Among the monthly dividend payers are high-yield assets such as real estate investment trusts (REITs) and business development companies (BDCs), which often offer payouts ranging from 5.8% to 15.6%. Companies like Apple Hospitality REIT, which operates select-service hotels, Realty Income, a net-lease real estate firm with properties in the US and Europe, Main Street Capital, a BDC providing capital solutions to lower-middle-market companies, and AGNC Investment Corp., specializing in the mortgage space, are all examples of monthly dividend payers with varying yields and risks.

Apple Hospitality REIT, despite its struggles with soft RevPAR trends and economic headwinds, offers a 6.2% dividend yield and a well-positioned portfolio for growth. Realty Income, one of the largest REITs, has been actively acquiring properties, but its shares are trading at a premium and may not offer a bargain for investors. AGNC Investment Corp., dealing in agency residential mortgage-backed securities, faces challenges with high leverage and a difficult market environment, leading to uncertainty around its high dividend yield of 15.6%.

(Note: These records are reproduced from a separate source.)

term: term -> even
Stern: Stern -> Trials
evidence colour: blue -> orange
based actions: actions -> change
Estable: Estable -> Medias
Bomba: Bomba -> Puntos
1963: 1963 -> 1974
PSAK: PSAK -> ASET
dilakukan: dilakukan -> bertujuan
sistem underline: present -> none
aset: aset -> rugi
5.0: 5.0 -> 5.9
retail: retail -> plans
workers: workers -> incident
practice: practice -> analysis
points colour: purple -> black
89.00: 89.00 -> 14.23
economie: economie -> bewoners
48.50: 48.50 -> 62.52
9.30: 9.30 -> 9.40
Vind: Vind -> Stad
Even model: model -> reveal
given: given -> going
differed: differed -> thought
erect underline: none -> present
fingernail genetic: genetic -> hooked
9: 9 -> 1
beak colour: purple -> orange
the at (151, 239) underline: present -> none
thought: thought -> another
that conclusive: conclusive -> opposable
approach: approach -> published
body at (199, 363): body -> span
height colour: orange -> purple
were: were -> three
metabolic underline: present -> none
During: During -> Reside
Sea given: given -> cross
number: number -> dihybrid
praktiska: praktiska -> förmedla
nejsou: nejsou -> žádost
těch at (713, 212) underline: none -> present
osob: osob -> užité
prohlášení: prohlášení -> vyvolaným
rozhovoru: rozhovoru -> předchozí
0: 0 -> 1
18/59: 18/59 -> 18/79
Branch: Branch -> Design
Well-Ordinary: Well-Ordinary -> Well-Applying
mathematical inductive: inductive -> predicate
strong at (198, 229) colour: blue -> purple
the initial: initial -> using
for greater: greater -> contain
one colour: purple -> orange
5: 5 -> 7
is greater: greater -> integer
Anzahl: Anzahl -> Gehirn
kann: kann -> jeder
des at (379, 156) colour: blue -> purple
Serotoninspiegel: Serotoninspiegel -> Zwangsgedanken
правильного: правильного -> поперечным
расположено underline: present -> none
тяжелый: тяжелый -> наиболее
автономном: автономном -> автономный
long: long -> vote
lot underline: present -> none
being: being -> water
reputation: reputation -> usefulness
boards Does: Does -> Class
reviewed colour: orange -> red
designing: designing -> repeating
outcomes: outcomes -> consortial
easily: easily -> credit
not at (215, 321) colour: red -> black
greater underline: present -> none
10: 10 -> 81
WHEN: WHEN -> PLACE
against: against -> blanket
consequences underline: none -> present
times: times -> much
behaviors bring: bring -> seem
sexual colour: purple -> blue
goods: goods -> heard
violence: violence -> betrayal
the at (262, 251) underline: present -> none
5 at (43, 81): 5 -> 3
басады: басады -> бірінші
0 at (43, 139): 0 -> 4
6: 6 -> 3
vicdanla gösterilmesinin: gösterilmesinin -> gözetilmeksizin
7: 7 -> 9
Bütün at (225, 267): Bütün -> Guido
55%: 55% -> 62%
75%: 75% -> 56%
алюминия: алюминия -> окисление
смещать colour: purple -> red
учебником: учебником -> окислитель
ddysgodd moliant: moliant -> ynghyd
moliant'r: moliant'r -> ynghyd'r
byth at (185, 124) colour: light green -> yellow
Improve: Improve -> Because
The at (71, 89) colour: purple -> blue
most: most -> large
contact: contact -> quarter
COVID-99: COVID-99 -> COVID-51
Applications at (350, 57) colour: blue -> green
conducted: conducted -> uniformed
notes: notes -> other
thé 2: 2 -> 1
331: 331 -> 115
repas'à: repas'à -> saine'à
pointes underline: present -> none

Main Street Capital, a top-tier BDC, offers a 6% dividend yield with the potential for even higher yields through special payouts. Despite its strong operational performance, the company’s stock is trading at a significant premium, making it expensive for investors. PennantPark Floating Rate Capital, another BDC with a 10% dividend yield, is trading close to its net asset value and has shown strong growth in its portfolio, but its rate sensitivity and high amount of floating-rate debt pose risks for investors.

Overall, monthly dividend stocks offer income investors a unique way to receive regular payouts and potentially higher yields compared to quarterly dividend payers. While these stocks come with their own set of risks and challenges, they can be valuable additions to a diversified income portfolio. Investors should carefully consider the risk-reward profile of each monthly dividend payer and assess their suitability for their investment goals and risk tolerance.